Supplied passage:

(begin)

CCP4 Software Automation Developers Meeting 28th March 2006

Minutes and Actions

Tuesday, 28 March 2006

Tadeusz Skarzynski (TS) welcomed everyone to the meeting. He stated that there were three aims of the meeting: to set goals, to set the tools to be used to achieve the goals and to set a timetable.

Outline of CCP4 - Keith Wilson (KW)

The organisation of CCP4 is complex. At the top is Working Group 1, which all PIs and heads of industrial crystallography laboratories in the UK are entitled to contribute. It meets annually at the study weekend, and about 40 people attend. The financial and scientific management of CCP4 needs more regular input than WG1 is able to provide, and so the CCP4 Executive was appointed for this level of management. The Executive meets 3 times a year, and deals with money, licensing and appointments. The Executive members are advised on scientific strategy by the Scientific and Technical Advisory Board. The CCP4 unit at Daresbury is part of the Computational Sciences and Engineering Division of CCLRC (recently moved from the Synchrotron Radiation Division, which is contracting as Diamond comes online). KW provides bi-weekly management of the Daresbury unit. One of the problems with this structure is that the roles of the Executive and the STAB overlap. It is clear that this management structure is a problem for the Daresbury unit.

KW then asked Peter Briggs (PB) to voice his concerns about the management structure. PB said that the CCP4 workload basically divided into two activities: support for the core and more interesting projects. The problem is how to allocated time between these two activities, for which they were receiving little or no guidance.

TS observed that the management of CCP4 was different from companies, as there were no timelines or goals. He noted that management need not be strictly "line management", but can be a more integrated "matrix" type of management.

* The imposition of more timelines and goals should be something that is discussed by the STAB.

Review of CCP4 Automation - Charles Ballard (CB)

CB sees the automation functionality of CCP4 has developed in three generations; firstly, CCP4i and the meta-tasks, which have been in place for 7 years; secondly, isolated scripts and web services, which is the generation we are currently in; and lastly an integrated automation environment, which is where CCP4 should be heading. There are two molecular replacement (MR) automation projects in CCP4, MrBUMP, developed by Ronan Keegan (RK) and Martyn Winn (MW) and BALBES developed by Garib Murshudov (GM), Alexei Vagin (AV) and Fei Long (FL). MrBUMP has a particular emphasis on generating a variety of search models. In favourable cases it gives a one-button solution. BALBES implements a different approach. It concentrates on generating a database of models. The database of models could be exported for use with other MR protocols. There is one experimental phasing (EP) automation project in CCP4. EP has traditionally been a weak point in CCP4. This is now being addressed with the development of HAPPy, developed by Paul Emsley (PE), Daniel Rolfe (DR) and CB, for single-wavelength anomalous dispersion (SAD) phasing, using MLPHARE, PHASER and BP3. The CRANK EP automation project has also been imported into CCP4, however the future of this project is uncertain because the main developer, Stephen Ness, has returned to Canada and is no longer working in the field. XIA-DP, developed by Graeme Winter (GW), covers the data collection and analysis automation pipeline. The model building aspects of automation will use PIRATE and BUCCANEER, both written by Kevin Cowtan (KC), and ligand fitting algorithms (PE). The control of automation will come from the new CCP4i database backend under development by PB and Wendy Yang (WY).

Review of working parties set up at the Automation Meeting in June 2005

Python Libraries and Wrappers (CB)

(end)

Challenge A: According to the meeting minutes, how often does the CCP4 Executive meet?
The listing is separate material and has nothing to do with the meeting minutes.

Material shown:
(begin)

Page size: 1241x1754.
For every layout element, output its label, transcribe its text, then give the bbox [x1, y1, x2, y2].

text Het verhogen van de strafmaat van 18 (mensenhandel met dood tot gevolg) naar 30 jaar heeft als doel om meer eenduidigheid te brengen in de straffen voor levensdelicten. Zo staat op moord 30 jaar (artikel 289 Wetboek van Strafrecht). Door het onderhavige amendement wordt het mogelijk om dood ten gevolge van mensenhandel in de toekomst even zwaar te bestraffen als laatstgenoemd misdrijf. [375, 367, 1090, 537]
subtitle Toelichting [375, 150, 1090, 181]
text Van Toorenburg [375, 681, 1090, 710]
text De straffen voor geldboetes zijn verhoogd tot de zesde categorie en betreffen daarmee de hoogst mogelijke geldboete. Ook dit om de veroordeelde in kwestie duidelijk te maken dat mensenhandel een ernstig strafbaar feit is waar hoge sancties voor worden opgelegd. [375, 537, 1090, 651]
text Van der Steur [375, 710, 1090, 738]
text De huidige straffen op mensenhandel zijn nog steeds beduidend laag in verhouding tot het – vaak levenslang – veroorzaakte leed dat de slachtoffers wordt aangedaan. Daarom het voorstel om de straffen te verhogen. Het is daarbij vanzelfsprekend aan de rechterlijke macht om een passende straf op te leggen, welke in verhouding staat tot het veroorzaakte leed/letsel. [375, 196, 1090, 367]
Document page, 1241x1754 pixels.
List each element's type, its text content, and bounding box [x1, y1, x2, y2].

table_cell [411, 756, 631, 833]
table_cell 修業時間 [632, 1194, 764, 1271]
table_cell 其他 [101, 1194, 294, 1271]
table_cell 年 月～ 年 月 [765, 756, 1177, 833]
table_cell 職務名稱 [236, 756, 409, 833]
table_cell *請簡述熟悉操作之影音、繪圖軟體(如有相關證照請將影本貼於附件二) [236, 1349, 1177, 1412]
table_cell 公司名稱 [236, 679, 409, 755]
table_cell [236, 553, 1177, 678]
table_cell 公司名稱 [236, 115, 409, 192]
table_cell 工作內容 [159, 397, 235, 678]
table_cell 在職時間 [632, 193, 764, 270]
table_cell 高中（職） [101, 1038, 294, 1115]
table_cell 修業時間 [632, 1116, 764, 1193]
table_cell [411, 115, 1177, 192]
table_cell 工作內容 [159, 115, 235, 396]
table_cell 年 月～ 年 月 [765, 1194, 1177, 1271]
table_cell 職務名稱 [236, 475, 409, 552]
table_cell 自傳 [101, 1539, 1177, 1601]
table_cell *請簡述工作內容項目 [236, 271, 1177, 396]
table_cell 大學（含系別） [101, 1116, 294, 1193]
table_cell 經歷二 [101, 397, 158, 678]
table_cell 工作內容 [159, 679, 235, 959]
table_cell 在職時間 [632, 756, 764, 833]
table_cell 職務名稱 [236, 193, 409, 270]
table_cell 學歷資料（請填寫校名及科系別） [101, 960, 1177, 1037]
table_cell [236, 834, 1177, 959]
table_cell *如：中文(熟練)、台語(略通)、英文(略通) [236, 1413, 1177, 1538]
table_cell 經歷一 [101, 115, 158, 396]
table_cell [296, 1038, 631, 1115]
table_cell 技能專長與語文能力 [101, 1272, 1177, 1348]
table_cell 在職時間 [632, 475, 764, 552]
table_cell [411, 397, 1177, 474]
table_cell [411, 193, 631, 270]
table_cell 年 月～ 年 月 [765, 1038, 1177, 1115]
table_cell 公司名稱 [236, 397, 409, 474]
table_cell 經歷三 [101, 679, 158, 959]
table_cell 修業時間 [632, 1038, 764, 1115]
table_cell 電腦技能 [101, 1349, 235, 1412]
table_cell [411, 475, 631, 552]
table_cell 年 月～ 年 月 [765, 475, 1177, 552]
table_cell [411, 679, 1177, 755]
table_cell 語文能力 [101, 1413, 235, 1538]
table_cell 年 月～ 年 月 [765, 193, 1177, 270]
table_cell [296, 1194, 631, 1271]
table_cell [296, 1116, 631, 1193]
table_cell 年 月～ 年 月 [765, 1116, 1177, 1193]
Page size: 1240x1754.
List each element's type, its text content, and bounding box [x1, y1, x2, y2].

(end)

Challenge B: Pick out each line of the listing above that contains the string "wordt", treating uppercase and lowercase as different.

Final result A: Three times a year.

Final result B:
text Het verhogen van de strafmaat van 18 (mensenhandel met dood tot gevolg) naar 30 jaar heeft als doel om meer eenduidigheid te brengen in de straffen voor levensdelicten. Zo staat op moord 30 jaar (artikel 289 Wetboek van Strafrecht). Door het onderhavige amendement wordt het mogelijk om dood ten gevolge van mensenhandel in de toekomst even zwaar te bestraffen als laatstgenoemd misdrijf. [375, 367, 1090, 537]
text De huidige straffen op mensenhandel zijn nog steeds beduidend laag in verhouding tot het – vaak levenslang – veroorzaakte leed dat de slachtoffers wordt aangedaan. Daarom het voorstel om de straffen te verhogen. Het is daarbij vanzelfsprekend aan de rechterlijke macht om een passende straf op te leggen, welke in verhouding staat tot het veroorzaakte leed/letsel. [375, 196, 1090, 367]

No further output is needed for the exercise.